Is that a tach on the front of it?

Kenny


----------



## coldte (Nov 27, 2009)

1Kenny  said:
			
		

> Cool coldte,
> 
> Is that a tach on the front of it?
> 
> Kenny


Hi, yes it is a tacho it displays the speed when you turn the dial, bog standard really,a few mods visible ,travel limit switch installed after near disaster, replaced most allen screws(chinese crap, had to replace shear pin on leadscrew after the aforementioned near miss.
cheers coldte


----------



## coldte (Nov 27, 2009)

Kermit  said:
			
		

> How big is it?

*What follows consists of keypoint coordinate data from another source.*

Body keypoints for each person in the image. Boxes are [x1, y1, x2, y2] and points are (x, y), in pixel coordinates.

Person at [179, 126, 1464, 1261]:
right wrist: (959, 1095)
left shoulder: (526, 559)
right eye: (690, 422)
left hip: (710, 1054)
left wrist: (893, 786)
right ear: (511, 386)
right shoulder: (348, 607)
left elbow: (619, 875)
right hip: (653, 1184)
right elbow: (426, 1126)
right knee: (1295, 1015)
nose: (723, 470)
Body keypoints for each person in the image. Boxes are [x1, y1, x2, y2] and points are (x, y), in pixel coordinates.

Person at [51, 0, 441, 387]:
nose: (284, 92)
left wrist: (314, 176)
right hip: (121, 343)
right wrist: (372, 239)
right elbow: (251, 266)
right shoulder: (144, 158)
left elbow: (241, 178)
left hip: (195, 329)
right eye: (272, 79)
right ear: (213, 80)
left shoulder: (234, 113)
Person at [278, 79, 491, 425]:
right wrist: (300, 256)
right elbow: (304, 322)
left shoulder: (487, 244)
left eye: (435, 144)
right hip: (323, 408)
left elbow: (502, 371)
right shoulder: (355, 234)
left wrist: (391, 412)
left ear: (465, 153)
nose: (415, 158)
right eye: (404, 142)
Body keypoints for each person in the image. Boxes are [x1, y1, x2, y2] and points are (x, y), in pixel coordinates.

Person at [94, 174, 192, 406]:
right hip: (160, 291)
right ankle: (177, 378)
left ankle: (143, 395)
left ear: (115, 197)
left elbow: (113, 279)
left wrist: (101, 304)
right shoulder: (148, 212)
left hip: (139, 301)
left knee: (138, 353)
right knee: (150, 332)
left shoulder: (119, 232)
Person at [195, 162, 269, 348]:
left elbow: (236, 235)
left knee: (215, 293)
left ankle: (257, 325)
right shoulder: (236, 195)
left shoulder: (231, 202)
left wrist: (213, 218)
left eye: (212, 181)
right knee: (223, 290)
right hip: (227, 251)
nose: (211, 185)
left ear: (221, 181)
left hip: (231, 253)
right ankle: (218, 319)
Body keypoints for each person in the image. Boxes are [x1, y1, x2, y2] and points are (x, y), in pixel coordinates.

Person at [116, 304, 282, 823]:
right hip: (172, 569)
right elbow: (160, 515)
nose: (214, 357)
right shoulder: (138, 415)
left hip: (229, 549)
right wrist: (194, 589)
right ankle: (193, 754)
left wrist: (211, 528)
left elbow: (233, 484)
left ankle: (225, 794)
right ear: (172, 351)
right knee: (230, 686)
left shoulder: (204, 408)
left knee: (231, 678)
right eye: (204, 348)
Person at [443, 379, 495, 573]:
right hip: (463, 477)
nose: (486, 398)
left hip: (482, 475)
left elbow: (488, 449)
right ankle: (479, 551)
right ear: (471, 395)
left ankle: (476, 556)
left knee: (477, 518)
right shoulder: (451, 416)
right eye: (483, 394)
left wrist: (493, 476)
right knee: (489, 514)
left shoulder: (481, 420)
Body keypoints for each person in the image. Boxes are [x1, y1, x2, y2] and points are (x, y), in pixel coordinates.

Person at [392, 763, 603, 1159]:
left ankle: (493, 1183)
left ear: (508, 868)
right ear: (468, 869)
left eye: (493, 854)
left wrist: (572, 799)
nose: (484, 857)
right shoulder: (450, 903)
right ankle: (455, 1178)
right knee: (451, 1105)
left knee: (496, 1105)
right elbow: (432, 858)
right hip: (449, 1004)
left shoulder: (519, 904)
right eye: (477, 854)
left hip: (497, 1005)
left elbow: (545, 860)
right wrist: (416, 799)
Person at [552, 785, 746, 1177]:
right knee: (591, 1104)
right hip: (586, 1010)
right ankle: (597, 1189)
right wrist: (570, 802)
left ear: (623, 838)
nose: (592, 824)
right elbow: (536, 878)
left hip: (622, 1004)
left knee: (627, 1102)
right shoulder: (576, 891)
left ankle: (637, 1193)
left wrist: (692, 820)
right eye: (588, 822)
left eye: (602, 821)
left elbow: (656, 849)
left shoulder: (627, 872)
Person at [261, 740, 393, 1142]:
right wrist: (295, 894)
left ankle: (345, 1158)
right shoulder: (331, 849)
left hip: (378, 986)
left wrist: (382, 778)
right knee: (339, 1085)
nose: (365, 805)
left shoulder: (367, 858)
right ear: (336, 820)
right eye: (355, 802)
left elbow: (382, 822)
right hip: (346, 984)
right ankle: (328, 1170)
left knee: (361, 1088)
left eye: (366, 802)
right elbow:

Is that a 10" swing?
> 
> any other machines in there with you?
> 
> ...


\\hi, Yes there are several , a Lux Mill weighing about 900lb heavily modded with gas strut , dc motor drive on x and y axis , lighting , El cheapo dro which is sufficient for the work i have done upto now . Also a smaller mill that i made up out of an xy table and the mill from the lathe ( found it awkward to use) motor was rubbish so fitted treadmill motor works ok but needs new drive belt wrong pitch belt fitted ,a really old drill press i got cheap and restored,a metal work bandsaw(4 1/2 inch) usual model had it 27 years been a good machine. 180 amp mig Homemade cutter grinder(well endmills really) a large woodwork bandsaw and the usual tooling associated with working for yourself .I tried to take pictures but because the lighting was poor were not very good,i will try again


----------



## cfellows (Nov 27, 2009)

Hey Coldte,

Nice looking set up. I'm considering a cheap DRO for my Mill/Drill. What kind do you have?

Chuck


----------



## coldte (Nov 27, 2009)

cfellows  said:
			
		

> Hey Coldte,
> 
> Nice looking set up. I'm considering a cheap DRO for my Mill/Drill. What kind do you have?
> 
> Chuck


Hey chuck ,The dro was purchase from Harry uk on fleabay i think i paid about £ 132 for it , nothing like the expensive ones ,you get horizontal,*2 18 inch and 12 inch plus a 12 inch for the x axis ,it display in metric and inch but the only other thing i think is the ability to 1/2 a reading.for me it suits my work well (plus or minus 3 inch) but as usual it depends what you want , i do find it useful.I hope this helps.
regards coldte


----------